* What needs to be done
Please take the lines from the one holding "vfov_deg: 1.2" through the one holding "f_number: 5.6" in the data below and copy them exactly.

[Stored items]
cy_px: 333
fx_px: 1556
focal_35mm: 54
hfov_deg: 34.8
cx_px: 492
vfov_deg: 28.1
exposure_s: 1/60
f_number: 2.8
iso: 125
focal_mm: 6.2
* * *
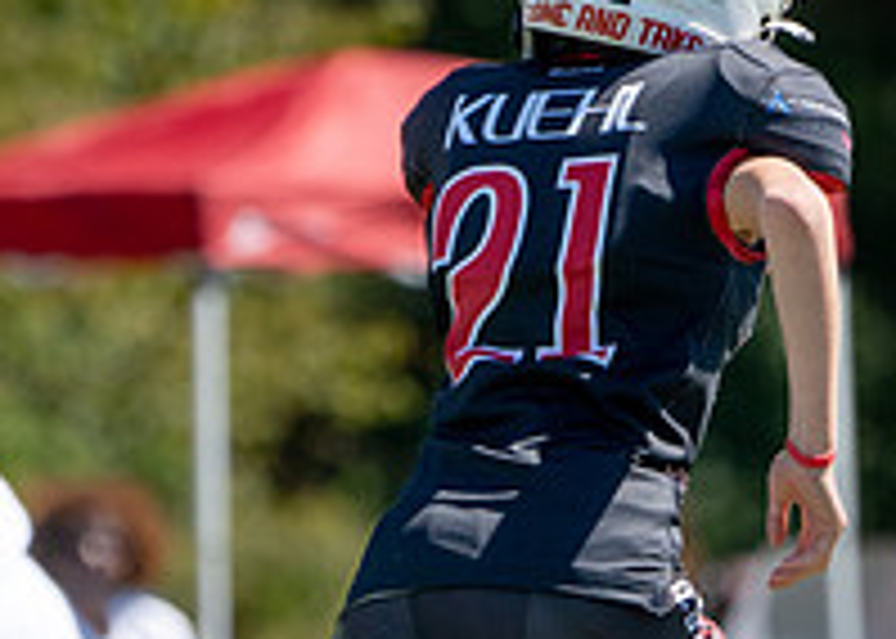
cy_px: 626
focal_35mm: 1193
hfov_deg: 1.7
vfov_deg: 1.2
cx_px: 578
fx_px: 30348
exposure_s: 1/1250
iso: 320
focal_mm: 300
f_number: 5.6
---
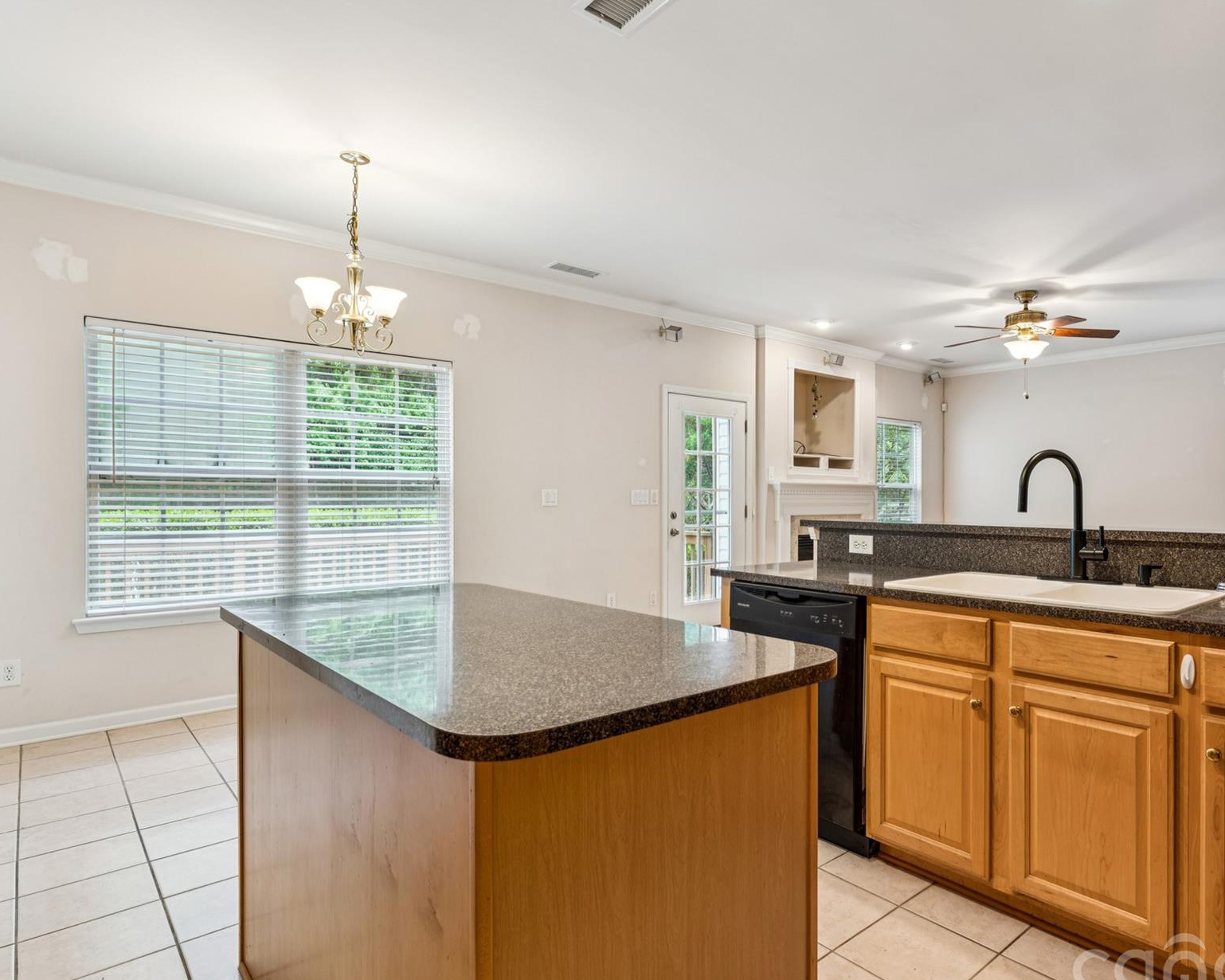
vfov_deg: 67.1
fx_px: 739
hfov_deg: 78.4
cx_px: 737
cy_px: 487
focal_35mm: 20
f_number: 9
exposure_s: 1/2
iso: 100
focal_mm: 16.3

* Answer area
vfov_deg: 1.2
cx_px: 578
fx_px: 30348
exposure_s: 1/1250
iso: 320
focal_mm: 300
f_number: 5.6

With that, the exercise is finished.